Various studies have analyzed the reliability of classification systems among observers of different experience levels. Some of them demonstrated a positive correlation between agreement and clinical experience,13,16,17 while others found no differences in the reliability of observers based on level of experience.15,18

Reliability analyzes9,12,15,16 usually used participants of varying levels of experience and training, in an attempt to analyze the generalizability of the study emulating a more real situation of daily clinical practice. Nevertheless, to our knowledge, this is the first study that evaluates the agreement of this classification according to the clinical experience and level of training. Even though Ko et al.12 involved observers of different levels of experience, no comparative analysis between each observer was performed.

Finally, when analyzing the agreement based on the severity of lumbar stenosis proposed by Schizas et al., we found a slight agreement in Grades A2, A4, and B, a moderate agreement in Grades A1, A3, C and D. We believe that this heterogeneous agreement could be explained by the fact that this classification has seven grades, especially considering that Grade A has four subtypes and the differences among them appear to be slight. Then, when studying the concordance for each degree of stenosis severity according to the level of expertise, we found that the extreme degrees were also the ones with the best agreement, and the experienced group presented a more homogeneous concordance between the different grades.

Our study has limitations and strengths, first, we analyzed MRI images without any clinical correlation. Whether the authors do not know if clinical information would influence the evaluation by the assessors, by including clinical findings our study would reproduce a more real clinical scenario of the daily practice.

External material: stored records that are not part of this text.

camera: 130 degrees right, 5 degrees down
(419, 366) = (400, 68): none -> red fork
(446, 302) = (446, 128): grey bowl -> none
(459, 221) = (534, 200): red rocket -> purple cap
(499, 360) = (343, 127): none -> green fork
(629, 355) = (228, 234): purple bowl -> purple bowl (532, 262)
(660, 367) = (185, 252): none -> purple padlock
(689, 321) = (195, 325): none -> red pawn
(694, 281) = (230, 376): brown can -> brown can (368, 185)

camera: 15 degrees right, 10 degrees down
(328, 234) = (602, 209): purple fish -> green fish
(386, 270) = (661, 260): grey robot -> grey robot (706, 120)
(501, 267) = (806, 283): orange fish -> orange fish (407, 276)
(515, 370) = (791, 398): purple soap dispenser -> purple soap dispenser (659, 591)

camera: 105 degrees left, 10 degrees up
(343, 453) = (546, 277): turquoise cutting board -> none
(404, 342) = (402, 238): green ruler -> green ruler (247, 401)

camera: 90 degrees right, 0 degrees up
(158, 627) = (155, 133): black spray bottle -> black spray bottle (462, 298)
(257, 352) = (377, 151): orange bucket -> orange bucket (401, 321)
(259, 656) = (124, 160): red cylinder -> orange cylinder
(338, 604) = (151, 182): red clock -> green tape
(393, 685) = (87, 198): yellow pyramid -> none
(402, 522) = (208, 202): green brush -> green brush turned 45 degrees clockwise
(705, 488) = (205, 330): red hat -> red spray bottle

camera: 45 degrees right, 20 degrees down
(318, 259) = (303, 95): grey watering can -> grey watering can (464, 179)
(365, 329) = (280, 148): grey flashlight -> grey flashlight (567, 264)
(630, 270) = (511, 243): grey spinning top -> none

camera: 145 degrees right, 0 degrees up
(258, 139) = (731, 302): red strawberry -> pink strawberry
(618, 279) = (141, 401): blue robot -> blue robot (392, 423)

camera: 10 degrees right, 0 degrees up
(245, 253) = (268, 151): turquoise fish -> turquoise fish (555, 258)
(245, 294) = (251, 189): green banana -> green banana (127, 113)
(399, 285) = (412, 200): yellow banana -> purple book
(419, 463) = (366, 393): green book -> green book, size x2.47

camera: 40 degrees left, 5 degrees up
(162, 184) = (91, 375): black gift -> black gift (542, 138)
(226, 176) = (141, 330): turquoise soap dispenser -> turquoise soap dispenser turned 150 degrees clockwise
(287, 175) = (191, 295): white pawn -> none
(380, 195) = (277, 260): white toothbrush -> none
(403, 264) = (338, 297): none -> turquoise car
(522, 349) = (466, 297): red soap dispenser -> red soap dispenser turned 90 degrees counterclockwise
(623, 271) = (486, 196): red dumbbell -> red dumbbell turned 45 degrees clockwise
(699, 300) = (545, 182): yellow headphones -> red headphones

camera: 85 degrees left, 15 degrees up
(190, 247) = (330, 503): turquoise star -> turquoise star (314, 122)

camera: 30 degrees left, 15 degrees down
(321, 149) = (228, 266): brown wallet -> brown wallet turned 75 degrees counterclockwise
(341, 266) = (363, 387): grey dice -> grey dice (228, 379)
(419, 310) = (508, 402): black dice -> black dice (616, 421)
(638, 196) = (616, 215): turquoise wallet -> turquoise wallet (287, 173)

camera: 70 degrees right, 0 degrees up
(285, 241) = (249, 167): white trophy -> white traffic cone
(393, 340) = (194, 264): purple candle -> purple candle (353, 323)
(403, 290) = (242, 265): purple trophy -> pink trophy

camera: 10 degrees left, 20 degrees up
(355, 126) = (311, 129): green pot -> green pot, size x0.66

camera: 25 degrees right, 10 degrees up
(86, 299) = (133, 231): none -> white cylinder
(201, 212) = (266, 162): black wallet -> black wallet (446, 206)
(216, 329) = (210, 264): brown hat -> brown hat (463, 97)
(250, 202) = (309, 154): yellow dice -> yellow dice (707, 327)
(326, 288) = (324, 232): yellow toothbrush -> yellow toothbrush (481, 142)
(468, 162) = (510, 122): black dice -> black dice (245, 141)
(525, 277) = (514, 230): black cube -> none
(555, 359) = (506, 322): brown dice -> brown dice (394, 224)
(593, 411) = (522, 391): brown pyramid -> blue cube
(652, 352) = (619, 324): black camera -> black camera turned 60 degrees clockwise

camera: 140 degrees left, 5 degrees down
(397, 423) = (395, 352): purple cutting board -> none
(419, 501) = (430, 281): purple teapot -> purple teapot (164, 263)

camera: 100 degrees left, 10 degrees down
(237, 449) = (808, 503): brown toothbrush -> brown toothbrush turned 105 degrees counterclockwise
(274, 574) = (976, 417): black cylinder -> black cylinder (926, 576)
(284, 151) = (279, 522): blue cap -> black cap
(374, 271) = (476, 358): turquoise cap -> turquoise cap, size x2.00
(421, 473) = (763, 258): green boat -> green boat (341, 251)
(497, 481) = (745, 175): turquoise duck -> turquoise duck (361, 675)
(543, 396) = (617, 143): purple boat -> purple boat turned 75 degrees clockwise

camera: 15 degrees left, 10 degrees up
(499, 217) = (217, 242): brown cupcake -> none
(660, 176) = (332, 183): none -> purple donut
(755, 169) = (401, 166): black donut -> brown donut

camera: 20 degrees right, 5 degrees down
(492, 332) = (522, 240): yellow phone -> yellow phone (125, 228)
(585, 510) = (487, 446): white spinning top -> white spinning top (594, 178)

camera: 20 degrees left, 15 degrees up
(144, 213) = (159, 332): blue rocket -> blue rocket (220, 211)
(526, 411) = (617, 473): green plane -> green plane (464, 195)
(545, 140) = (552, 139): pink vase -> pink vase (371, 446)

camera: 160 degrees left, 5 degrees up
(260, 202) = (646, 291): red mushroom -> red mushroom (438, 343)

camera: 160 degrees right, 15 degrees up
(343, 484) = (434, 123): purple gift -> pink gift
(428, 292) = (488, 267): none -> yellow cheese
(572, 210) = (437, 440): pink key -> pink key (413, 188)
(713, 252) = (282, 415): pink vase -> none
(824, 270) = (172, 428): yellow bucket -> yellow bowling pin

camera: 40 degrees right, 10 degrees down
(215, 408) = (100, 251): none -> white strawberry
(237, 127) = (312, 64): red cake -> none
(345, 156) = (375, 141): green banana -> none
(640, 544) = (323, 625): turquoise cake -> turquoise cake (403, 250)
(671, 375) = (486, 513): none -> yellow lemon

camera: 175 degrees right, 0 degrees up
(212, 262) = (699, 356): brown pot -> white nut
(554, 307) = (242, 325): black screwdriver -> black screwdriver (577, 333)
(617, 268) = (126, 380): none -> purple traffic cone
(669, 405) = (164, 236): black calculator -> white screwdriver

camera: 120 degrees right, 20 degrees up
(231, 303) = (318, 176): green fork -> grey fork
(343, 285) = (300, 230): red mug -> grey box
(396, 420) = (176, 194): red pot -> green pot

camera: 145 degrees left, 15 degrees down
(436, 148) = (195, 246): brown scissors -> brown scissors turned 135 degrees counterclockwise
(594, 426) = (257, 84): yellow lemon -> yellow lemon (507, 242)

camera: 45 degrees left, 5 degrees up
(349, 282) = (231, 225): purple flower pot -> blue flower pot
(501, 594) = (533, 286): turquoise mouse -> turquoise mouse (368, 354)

Second, we only included participants with training in orthopedics, without participation of radiologist specialists or neurosurgery. While this could affect our results, the authors selected surgeons and residents of different training degree to better understand the influence of level of training when classifying lumbar stenosis.

Finally, the images delivered for analysis included the complete set of MRI, where each observer had to localize and evaluate the requested levels simulating a ‘real world’ context and allowing a more authentic assessment of the images.

This study independently validated the inter-and intraobserver agreement of the Schizas's morphological classification system for central LSS among orthopedic residents of different training levels and spine surgeons. Interobserver agreement was moderate for junior residents and substantial for both senior residents and attending spinal surgeons, intraobserver agreement was substantial only for attending surgeons. Even though this classification has not shown a direct clinical correlation, Schizas's morphology-based system could allow homogeneous language communication among physicians at advanced levels of training. The ultimate utility of this classification should be evaluated in prospective large cohort studies.

Level of evidence IV.

The author(s) received no financial support for the research, authorship, and/or publication of this article.

The author(s) declared no potential conflicts of interest with respect to the research, authorship, and/or publication of this article.